Like with the patient safety violations at Gosnell’s clinic, I hate seeing articles describing tragedies that mirror my cases, tragedies would have been avoided if we simply had better laws or law enforcement.

Like the article in today’s Inquirer:

A truck driver who plowed his 77,000-pound rig into an Infiniti on the Schuylkill Expressway in 2009, killing a Fort Washington man, was charged by federal prosecutors yesterday with lying about breaks he was supposed to take on the road.

Authorities said that Valerijs Nikolaevich Belovs, 57, of Northeast Philadelphia, falsified his driver daily logbooks between Dec. 20, 2008, and Jan. 23, 2009 – the day of the accident – to conceal the fact he was driving more hours than legally allowed without a required rest.

The indictment suggests that Belovs should not have been driving when the accident on the Schuylkill occurred.

Commercial truck drivers must certify the truthfulness and accuracy of the logbooks, which are inspected by the U.S. Department of Transportation.

Commercial truck drivers are not to exceed the 11-hour maximum allowable daily driving hours without having at least 10 consecutive hours of rest or off-duty time.

The indictment said this is to ensure that drivers operate their rigs in a safe, unimpaired manner to protect the public from commercial trucking-related accidents on the nation’s highways.

I have seen this exact situation before in my cases. Last time I saw it, I wrote to the Department of Transportation:

I would not be contacting you if the accident were an isolated incident, a simple preventable tragedy. I am contacting you because our investigation in the civil action has revealed that ever since [redacted] was hired by [redacted], including after the accident, [redacted] has violated and continues to violate the FMCSR regulations more often than he follows them. At his deposition, [redacted] was unrepentant, blaming the passengers for their injuries, even as he admitted to “frequently” scheduling and running trips that dramatically exceeded both the FMCSR hours limits and local speed limits. For example, he admitted “frequently” traveling to the northeast — for which he was paid a specific long-trip bonus — by way of leaving [redacted], Iowa in the morning and concluding near [redacted], Pennsylvania, a drive that cannot be completed without exceeding the hours regulations by several hours and/or by driving well over the speed limit.

It was thus no mere “accident” that [redacted] was acutely fatigued and exercising extraordinarily poor judgment while blazing through [redacted] on [redacted]: he had deliberately planned that blatantly illegal run in advance, just as he had planned and run it many times in the past. Indeed, given his testimony, I doubt that [redacted] has ever traveled through [redacted] well-rested and in compliance with the FMCSR, and I believe he still “frequently” drives this illegal run.

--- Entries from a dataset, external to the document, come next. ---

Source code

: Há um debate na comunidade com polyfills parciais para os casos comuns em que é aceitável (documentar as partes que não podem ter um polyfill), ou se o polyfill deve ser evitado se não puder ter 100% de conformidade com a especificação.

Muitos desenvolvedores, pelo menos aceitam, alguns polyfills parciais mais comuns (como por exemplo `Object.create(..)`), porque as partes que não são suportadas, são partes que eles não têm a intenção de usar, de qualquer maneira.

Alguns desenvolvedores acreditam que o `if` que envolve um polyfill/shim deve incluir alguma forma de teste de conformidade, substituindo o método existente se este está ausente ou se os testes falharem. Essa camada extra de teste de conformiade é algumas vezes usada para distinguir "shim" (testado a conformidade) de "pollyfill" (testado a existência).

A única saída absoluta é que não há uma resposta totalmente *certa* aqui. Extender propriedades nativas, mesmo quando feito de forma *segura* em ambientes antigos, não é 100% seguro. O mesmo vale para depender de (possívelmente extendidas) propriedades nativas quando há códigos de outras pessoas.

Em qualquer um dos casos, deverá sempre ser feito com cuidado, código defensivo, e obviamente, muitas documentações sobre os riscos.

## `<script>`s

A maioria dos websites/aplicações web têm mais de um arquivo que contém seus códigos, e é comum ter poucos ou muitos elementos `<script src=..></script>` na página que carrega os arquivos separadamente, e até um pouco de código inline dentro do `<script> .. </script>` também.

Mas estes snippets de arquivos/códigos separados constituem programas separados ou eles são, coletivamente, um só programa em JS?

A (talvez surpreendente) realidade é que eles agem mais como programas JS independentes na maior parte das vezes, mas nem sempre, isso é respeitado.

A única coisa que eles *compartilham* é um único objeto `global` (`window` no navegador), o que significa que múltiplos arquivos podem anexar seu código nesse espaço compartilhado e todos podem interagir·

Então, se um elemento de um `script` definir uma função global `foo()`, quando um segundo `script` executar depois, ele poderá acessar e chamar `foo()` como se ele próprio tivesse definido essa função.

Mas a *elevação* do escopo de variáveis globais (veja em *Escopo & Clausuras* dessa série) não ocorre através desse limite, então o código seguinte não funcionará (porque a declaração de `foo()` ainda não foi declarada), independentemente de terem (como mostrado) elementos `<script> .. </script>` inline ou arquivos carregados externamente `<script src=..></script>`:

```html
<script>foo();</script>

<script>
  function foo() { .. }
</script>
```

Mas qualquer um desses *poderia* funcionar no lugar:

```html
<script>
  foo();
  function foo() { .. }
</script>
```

The driver in that case killed one young woman and severely injured another, fracturing her pelvis so badly that, while she can walk with a walker, she’s incontinent and can’t have children.

It was completely preventable, and I don’t just mean by the truck driver. The driver’s truck was equipped with a satellite tracking system which told the trucking company everything about the vehicle, including current location and current speed. But the one thing the satellite tracking system did not do was bother to do the simple math to determine if the driver was violating Federal Motor Carrier Safety Regulations. They didn’t want to know. They wanted their driver to break the rules and lie about it.

Some companies care. Some companies make their systems do that simple little calculation to ensure that the company and the driver always know if the driver is in compliance and, if the driver is not, alarms start going off.

But a lot of companies don’t, and the appalling truth is that these companies have so much influence in Congress that they had prevented the Department of Transportation from issuing regulations requiring these systems be used.

So what do we get? We get people Belovs driving all night and routinely falsifying his logbook. The fatal car crash that resulted was not in truth an “accident” — it was the avoidable and foreseeable consequence of reckless management and irresponsible governance.